Social Media vs. Your Relationship
The numbers are staggering. Canadians are on their phones an average of 6.26 hours a day, a number that is even higher for teens and young adults. There is no denying it, a substantial body of research is uncovering significant negative effects of being on our devices, including isolation, loneliness, disrupted sleep/wake cycles, and overall poorer mental health. This article looks specifically at the effects of phone use on the quality of our romantic relationships and what we can do to reverse the damage.
You are having a conversation with your partner, laying out the plans for the weekend. Your partner grabs their phone and checks a message. You feel an instant twinge of annoyance: “Hello? Why is your phone more important than me?”
“Phubbing” is a recent phenomenon that is now being extensively researched by social scientists. Phubbing is the practice of ‘snubbing’ others by favouring your phone over people in the room. But let’s remove the judgment, we have all been there, both as victim and perpetrator. And even though phubbing has become a relatively normal part of our lives, it is helpful to understand the impacts on our relationship.
In a study of 145 adults, it was found that more phubbing in the relationship was related to lower marital satisfaction and higher levels of depression, in part because it created more conflict around cell phone use. Why is phubbing so damaging? We are born social creatures, highly in tune and deeply connected with one another. When speaking to our romantic partner, we are extremely sensitive to their body language, including posture and eye gaze. If our partner’s eyes are wandering over to their phone, we automatically feel unheard, unseen, and disrespected. Repeat this several times a day, if not hundreds, and there is a recipe for disaster in how we internalize the quality of the relationship.
Why do we phub? Get this, the latest research suggests that the urge to check social media is often stronger than the urge to have sex. Yikes! Phone addiction is alive and well, and whether we want to hear it or not, we are all addicted. Being the social creatures that we are, we look to social media for connection and intimacy, meanwhile ignoring the actual relationships that are in the room with us. What predicts more phubbing? Lack of control, fear of missing out, and of course, phone or social media addiction. Digital cocaine, anyone?
So how can we mitigate the risk of falling victim to excessive phubbing? It starts with a behavioural analysis of your day. Are you someone that looks at your phone first thing in the morning, before acknowledging your partner? What about last thing before you go to bed? Do you both have your phones at the dinner table? What about during other activities that are done together, such as making dinner or going for a walk?
Here are some possible remedies to reduce phubbing:
· Get an old fashioned alarm clock so that your phone does not enter your bedroom. This allows for intimacy before bed and in the morning, two of the most important times of the day to strengthen your relationship.

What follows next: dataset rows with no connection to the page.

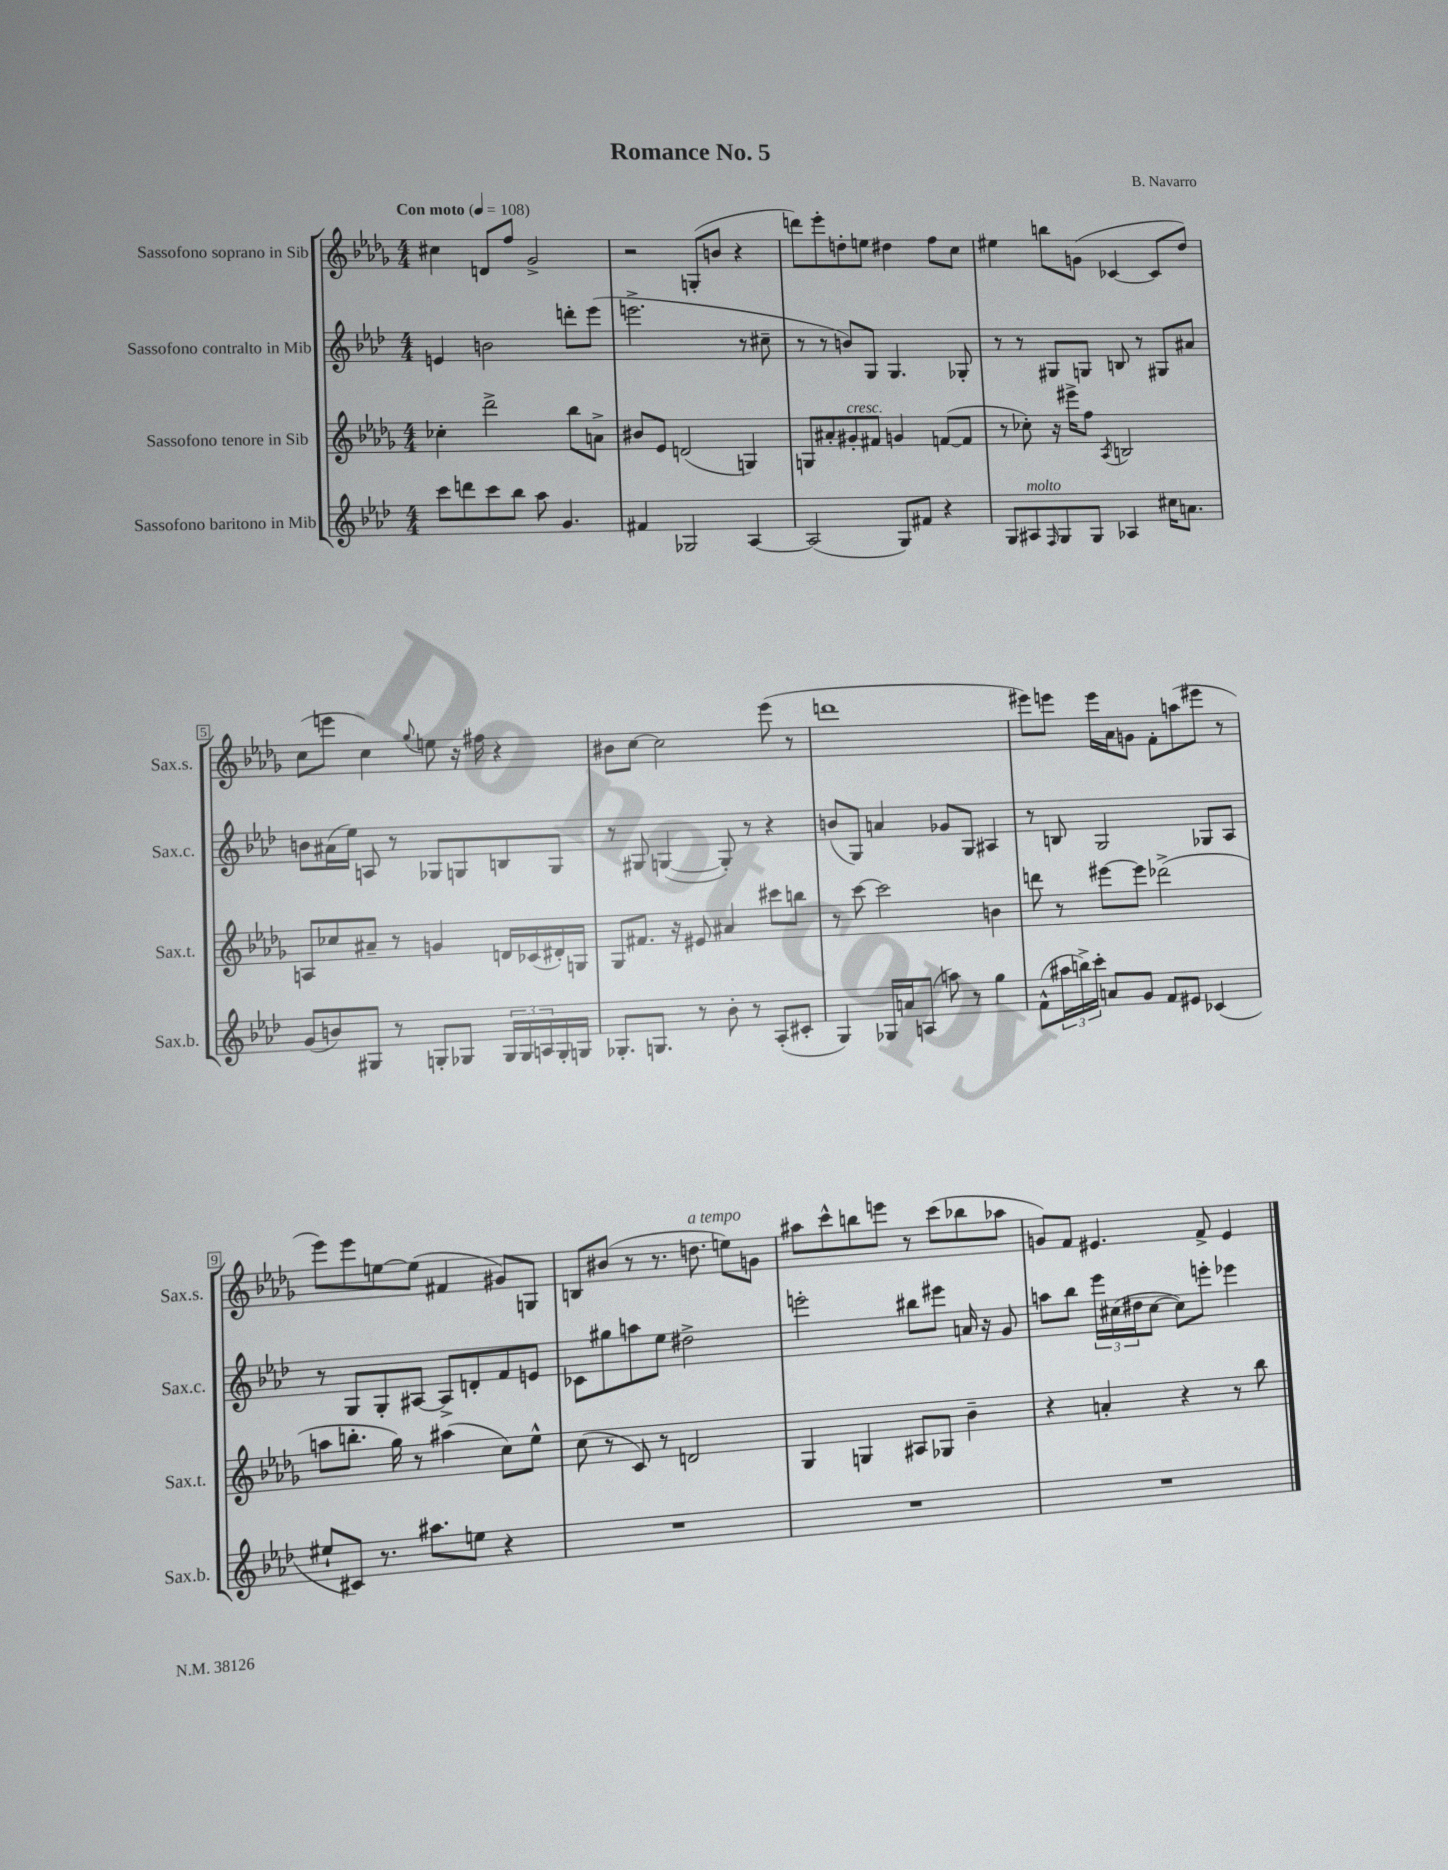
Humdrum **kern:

**kern	**kern	**kern	**kern
*staff4	*staff3	*staff2	*staff1
*clefG2	*clefG2	*clefG2	*clefG2
*k[b-e-a-d-]	*k[b-e-a-d-g-]	*k[b-e-a-d-]	*k[b-e-a-d-g-]
*M4/4	*M4/4	*M4/4	*M4/4
*MM108	*MM108	*MM108	*MM108
8ccc\L	4cc-'\	4e/	4cc#\
8ddd\	.	.	.
8ccc\	2ddd-^\	2b\	8d/L
8bb-\J	.	.	8ff/J
8aa-\	.	.	2g-^/
4.g/	.	.	.
.	8bb-\L	8ddd'\L	.
.	8a^\J	(8eee-\J	.
=	=	=	=
4f#/	8b#/L	2.eee^\	2r
.	8e-/J	.	.
2G-/	(2d/	.	.
.	.	.	(8G'/L
.	.	.	8b/J
[4A-/	4G/)	8r	4r
.	.	8cc#~\	.
=	=	=	=
(2A-/]	8G/L	8r	8ddd\L)
.	8a#'/	8r	8eee-'\
.	8g#'/	8b/L)	8dd'\
.	8f#/J	8G/J	8ee\J
8G/L)	4g/	4.G/	4dd#\
8f#/J	.	.	.
4r	([8f/L	.	8ff\L
.	8f/]J	8G-'/	8cc\J
=	=	=	=
8G/L	8r	8r	4ee#\
8A#/	8cc-'\)	8r	.
16qqF/	.	.	.
8G/	16r	8G#/L	8bb\L
.	16eee#^\LK	.	.
8G/J	8ff\J	8G/J	(8g\J
.	8qA-/	.	.
4A-/	2B/	8B/	[4c-/
.	.	8r	.
16cc#\LK	.	8G#/L	8c-/]L
8.a\J	.	.	.
.	.	8a#/J	8dd-/J)
=	=	=	=
(8g/L	8A/L	8b\L	(8cc\L
8b/)	8cc-/	(16a#\L	8eee\J
.	.	16ee-\JJ)	.
8G#/J	8a#~/J	8A/	4cc\)
8r	8r	8r	.
.	.	.	8qqgg-/
8G'/L	4g/	8G-/L	8ee\
8G-/J	.	8G/	16r
.	.	.	16ff#\
24G-/LL	16d/LL	8B/	4r
24G-/	.	.	.
.	(16c-/	.	.
24A/	.	.	.
16G-'/	16d#'/)	8G/J	.
16G/JJ	16G/JJ	.	.
=	=	=	=
8.G-'/L	8G-/L	8r	8b#\L
.	8.f#/J	8G#/	[8cc\J
8.G/J	.	.	.
.	.	([4G/	2cc\]
.	16r	.	.
8r	8e#/	.	.
8b-'\	4a#/	8G'/])	.
8r	.	8r	.
(8A-'/L	8ccc#\L	4r	(8eee-\
8c#'/J	8bb\J	.	8r
=	=	=	=
4G/)	8r	(8b/L	1ddd
.	[8ccc\	8G/J)	.
16G-/LL	2ccc\]	4a/	.
16a/J	.	.	.
(8A/J	.	.	.
8aa\)	.	8g-/L	.
8r	.	8G/J	.
4gg\	4b\	4A#/	.
=	=	=	=
(8f^^\L	8ddd\	8r	8eee#\L)
24aa#\L	8r	8B/	8eee\J
24bb^\)	.	.	.
24ccc'\JJ	.	.	.
8a/L	[8eee#\L	2G/	16eee\LL
.	.	.	16a-\J
8g/J	8eee#\]J	.	8g\J
8f/L	(2ddd-^\	.	8f'\L
8e#/J	.	.	(8aa\
(4c-/	.	8G-/L	8eee#\J
.	.	8A-/J	8r
=	=	=	=
8ee#`/L	8aa\L	8r	8eee-\L)
8c#/J)	8.bb'\J	8G/L	8eee-\
8.r	.	8G'/	[8ee\
.	16gg-\)	.	.
.	8r	[8A#/J	(8ee\]J
8.aa#\L	.	.	.
.	(4aa#\	8A#^/]L	4f#/
8ee\J	.	8d'/	.
4r	8cc\L)	8f/	8g#/L)
.	8ee-^^\J	8e/J	8G/J
=	=	=	=
1r	(8cc\	8c-\L	8B/L
.	8r	8gg#\	(8b#/J
.	8c/)	8aa\	8r
.	8r	8ee-\J	8.r
.	2d/	2dd#^\	.
.	.	.	8.dd\
.	.	.	8ee\L)
.	.	.	8g\J
=	=	=	=
1r	4G-/	2eee'\	8aa#\L
.	.	.	8ccc^^\
.	4G/	.	8bb\
.	.	.	8eee\J
.	8A#/L	8bb#\L	8r
.	8G-/J	8eee#\J	(8ccc\L
.	4b-~\	16a/	8bb-\
.	.	16r	.
.	.	8g/	8aa-\J
=	=	=	=
1r	4r	8aa\L	8g/L)
.	.	8bb-\J	8f/J
.	4a'/	24eee-\LL	4.e#/
.	.	(24cc#\	.
.	.	24dd#\J	.
.	.	[8cc#\J	.
.	4r	8cc#\]L)	.
.	.	8eee'\J	8f^/
.	8r	4eee-\	4e#/
.	8bb-\	.	.
==	==	==	==
*-	*-	*-	*-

· Put your phones in a different room around dinner prep and meal times.
· Zone off certain areas in your house or apartment as ‘technology free’ zones.
· Leave the phone at home when running errands together (gasp!). Don’t think twice about it; push yourself into the uncomfortable place of not being glued to your device, learn to tolerate it.
If phubbing has become a significant problem in your relationship and you and your partner are feeling disconnected and unsatisfied with your communication patterns, a couple’s therapist can help you mitigate these challenges. Couples therapy is a way to better understand, navigate and unravel the emotional impacts of excessive technology use, and to learn new skills to reverse the damage it has caused.